In the “Thinking Space” on Thursday, February 24, we discussed the topic of critical competencies and questioned whether it should be approached tactically, when the need arises, or whether strategic management of critical competencies is not appropriate-if not indispensable.

Critical skills are not only those related to digital professions. They are all those skills that are scarce in the market and strategic to the business.

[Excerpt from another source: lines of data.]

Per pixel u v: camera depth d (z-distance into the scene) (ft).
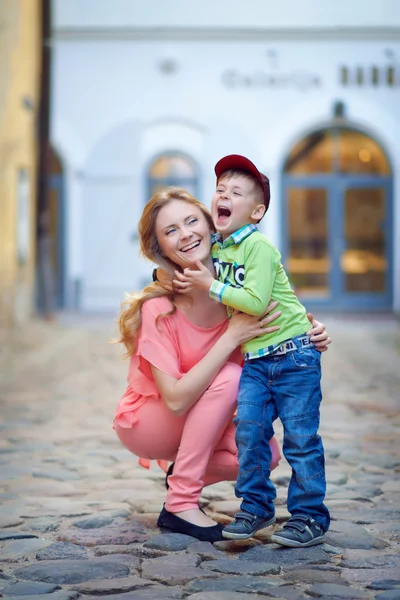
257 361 12.05
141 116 70.90
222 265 12.07
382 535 12.48
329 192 70.85
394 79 70.64
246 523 11.76
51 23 59.72
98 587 10.21
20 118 55.77
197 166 71.10
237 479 12.07
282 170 71.15
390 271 70.44
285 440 11.91
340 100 70.54
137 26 70.64
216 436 12.40
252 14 70.74
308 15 70.74
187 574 10.69
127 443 13.07
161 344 12.51
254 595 9.93
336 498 14.65
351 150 70.90
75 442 19.85
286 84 70.95
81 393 27.96
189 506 12.38
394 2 70.44
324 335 12.05
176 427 12.65
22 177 55.77
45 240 60.70
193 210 12.34
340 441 19.97
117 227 70.54
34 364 35.96
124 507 14.06
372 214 70.59
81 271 70.44
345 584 10.30
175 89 71.00
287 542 11.63
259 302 11.64
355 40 70.79
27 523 13.12
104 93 70.74
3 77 51.90
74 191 70.49
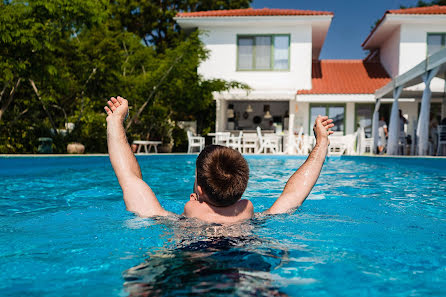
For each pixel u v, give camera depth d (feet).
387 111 59.52
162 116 55.06
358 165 31.99
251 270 4.76
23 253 5.77
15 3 32.17
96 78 42.37
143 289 4.24
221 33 61.57
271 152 57.57
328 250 5.91
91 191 14.69
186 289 4.17
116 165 7.93
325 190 15.56
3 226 7.77
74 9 33.68
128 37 51.52
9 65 31.14
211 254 5.34
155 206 7.50
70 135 40.55
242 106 75.92
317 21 58.23
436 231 7.43
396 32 59.47
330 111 60.13
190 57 51.11
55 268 5.08
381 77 63.57
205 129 60.95
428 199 12.77
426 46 57.41
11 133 36.47
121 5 81.97
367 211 9.97
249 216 7.09
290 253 5.65
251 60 61.57
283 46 60.95
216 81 55.88
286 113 71.67
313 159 8.52
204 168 6.40
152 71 51.60
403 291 4.38
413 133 45.06
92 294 4.21
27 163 23.95
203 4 92.58
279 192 15.07
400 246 6.24
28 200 12.17
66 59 40.93
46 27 33.78
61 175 21.42
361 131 48.80
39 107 40.47
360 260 5.45
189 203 7.01
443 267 5.22
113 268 5.02
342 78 64.34
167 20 88.07
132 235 6.48
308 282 4.54
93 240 6.48
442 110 56.08
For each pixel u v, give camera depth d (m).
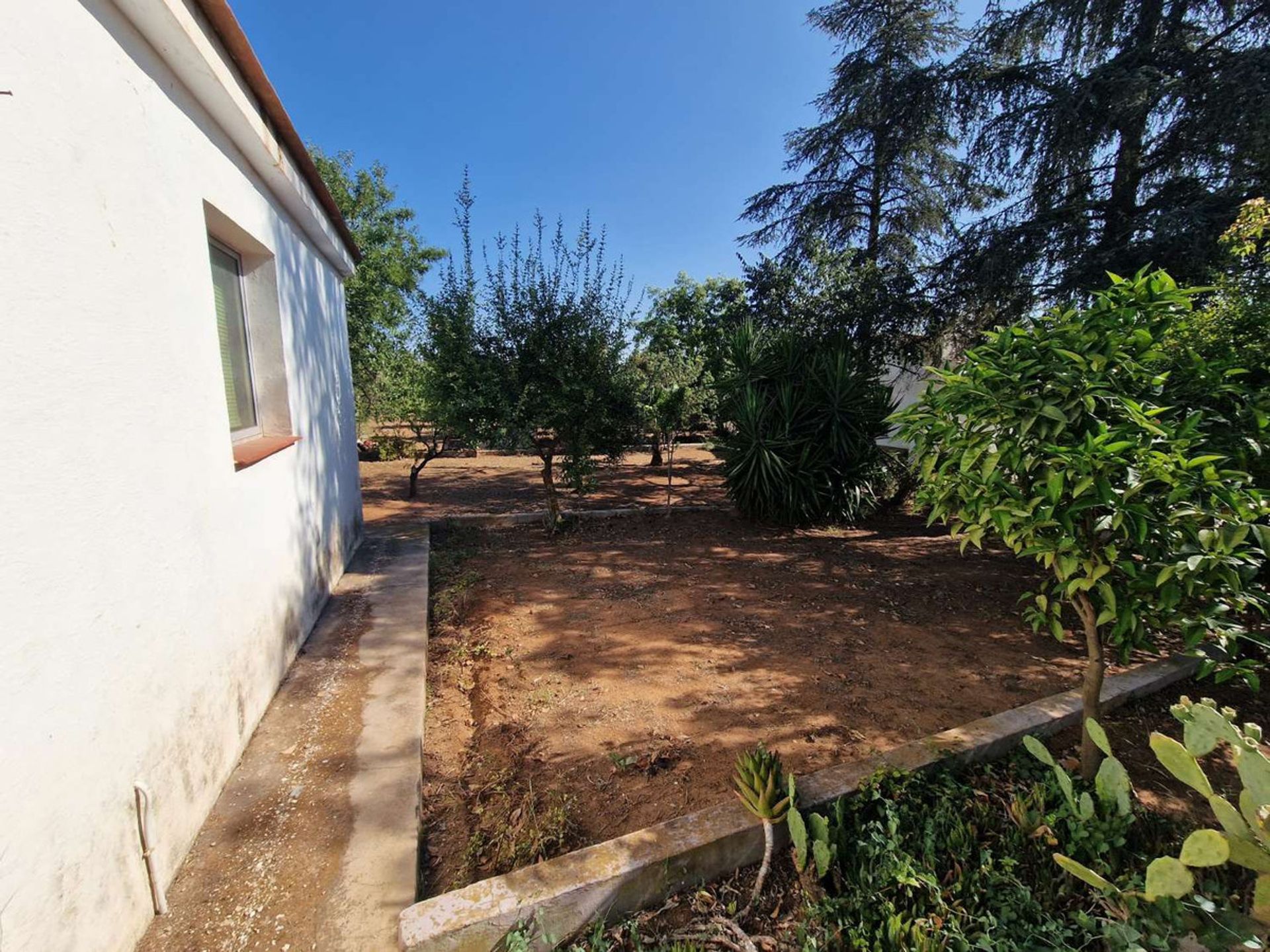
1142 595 1.85
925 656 3.42
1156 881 1.37
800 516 6.68
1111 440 1.70
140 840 1.59
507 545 6.01
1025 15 6.45
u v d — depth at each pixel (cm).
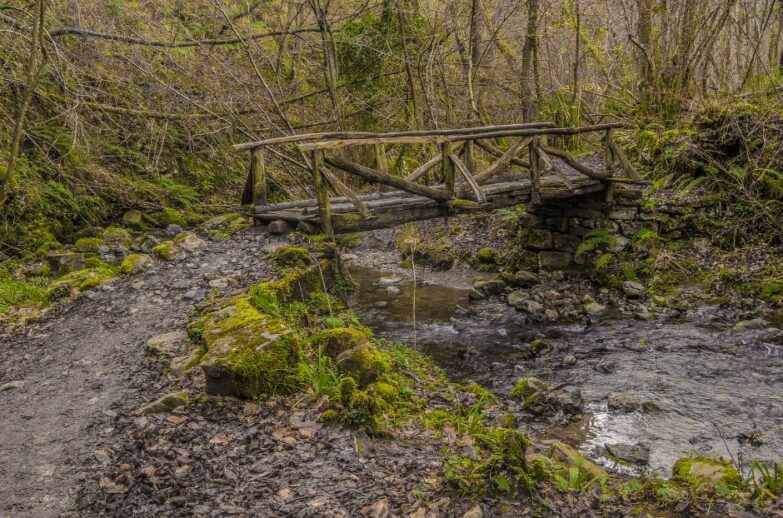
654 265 1028
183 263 793
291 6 1586
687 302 933
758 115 1114
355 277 1249
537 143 904
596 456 524
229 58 1380
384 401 511
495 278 1147
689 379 688
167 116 1253
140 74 1290
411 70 1388
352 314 718
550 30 1700
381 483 402
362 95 1423
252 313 581
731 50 1664
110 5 1236
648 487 428
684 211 1084
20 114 854
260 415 479
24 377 564
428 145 1418
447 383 642
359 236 1550
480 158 1473
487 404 598
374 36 1374
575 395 645
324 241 754
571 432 574
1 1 1112
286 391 508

For which strategies must surely be “different”: anticipatory, linked to market logic rather than internal equity, and in some cases generating the need to create skills development centers when they can no longer be found on the market.

It is a key issue for HR as much as for business, but often treated with “non-systemic” approaches.

 

An old cover of Isaac Asimov’s novel Foundation

The future of expertise

The nature and management of knowledge and its application side, competencies, have always ignited scientific and philosophical debate.

Isaac Asimov, a famous science fiction writer and popularizer of science, imagined as early as 1951 in his novel Foundation a future where humanity goes into crisis due to the inability to manage skills and the enormous amount of accumulated knowledge.

Returning from science fiction to reality: both at the general level and at the enterprise level, understanding, mapping and managing critical skills is of paramount importance.

All the more so today as the job market demands new skills and others become obsolete, and all faster and faster.

New skills, old skills

According to a recent study by Gartner:

  • From 2018 to the present, an average of 6.3 percent more skills are needed to do a specific job.
  • At the same time, if three skills were needed to do a job in 2018, one of them will no longer be needed in 2022.
  • Finally, this continuous addition of needed skills actually creates an “obstacle course” that dramatically reduces employability.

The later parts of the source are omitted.